┌────────

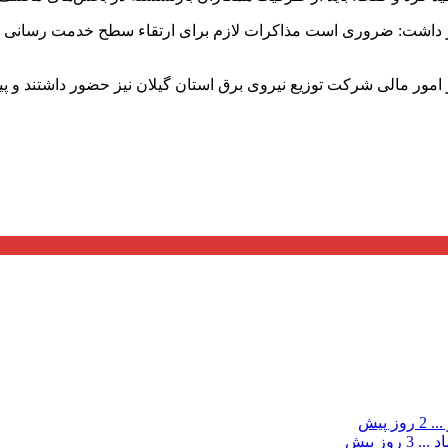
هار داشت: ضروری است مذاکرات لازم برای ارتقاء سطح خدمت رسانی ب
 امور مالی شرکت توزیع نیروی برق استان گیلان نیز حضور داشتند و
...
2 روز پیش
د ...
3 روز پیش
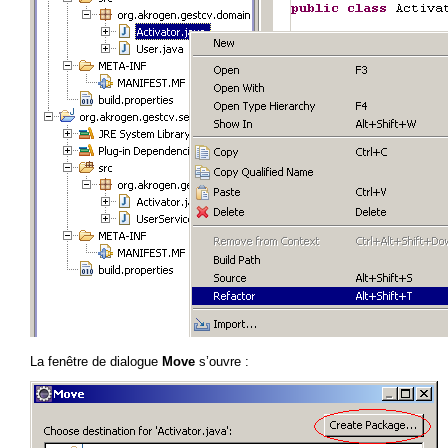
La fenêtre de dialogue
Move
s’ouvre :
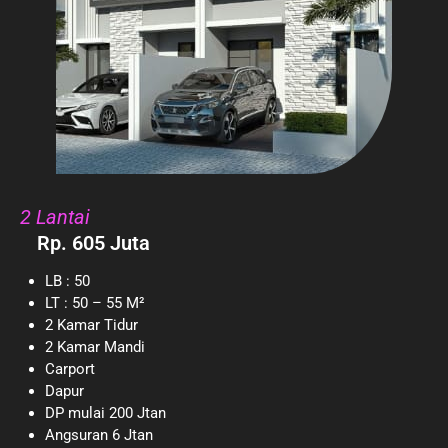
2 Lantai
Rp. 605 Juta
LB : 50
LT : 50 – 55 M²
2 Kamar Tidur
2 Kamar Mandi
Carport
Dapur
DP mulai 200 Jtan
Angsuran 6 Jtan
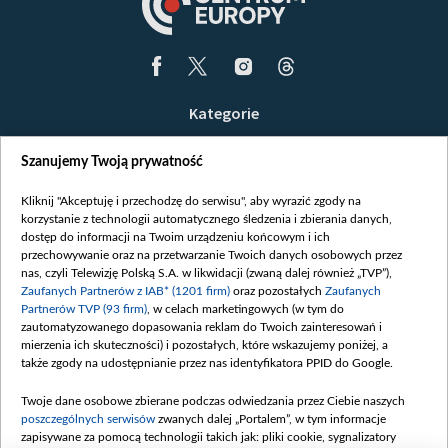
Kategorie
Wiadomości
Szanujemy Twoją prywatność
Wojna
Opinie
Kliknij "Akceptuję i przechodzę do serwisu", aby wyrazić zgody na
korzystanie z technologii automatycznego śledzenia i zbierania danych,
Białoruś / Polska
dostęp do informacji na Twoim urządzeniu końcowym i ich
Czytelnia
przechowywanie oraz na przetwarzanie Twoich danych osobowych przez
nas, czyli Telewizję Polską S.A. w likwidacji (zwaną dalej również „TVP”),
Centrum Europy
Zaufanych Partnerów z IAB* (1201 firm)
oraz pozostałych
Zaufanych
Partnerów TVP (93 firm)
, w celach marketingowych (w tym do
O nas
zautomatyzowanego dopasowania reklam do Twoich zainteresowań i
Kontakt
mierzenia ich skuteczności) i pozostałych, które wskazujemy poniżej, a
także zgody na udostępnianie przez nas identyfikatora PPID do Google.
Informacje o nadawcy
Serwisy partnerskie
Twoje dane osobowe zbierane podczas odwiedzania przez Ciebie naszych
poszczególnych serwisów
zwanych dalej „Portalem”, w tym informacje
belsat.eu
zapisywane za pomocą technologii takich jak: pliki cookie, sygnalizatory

└────────

* _PROBLEM DESCRIPTION_: How many lines in the records above contain the string "Zaufanych", matching case exactly? Reply with the number alone.

* _EXERCISE ANSWER_: 2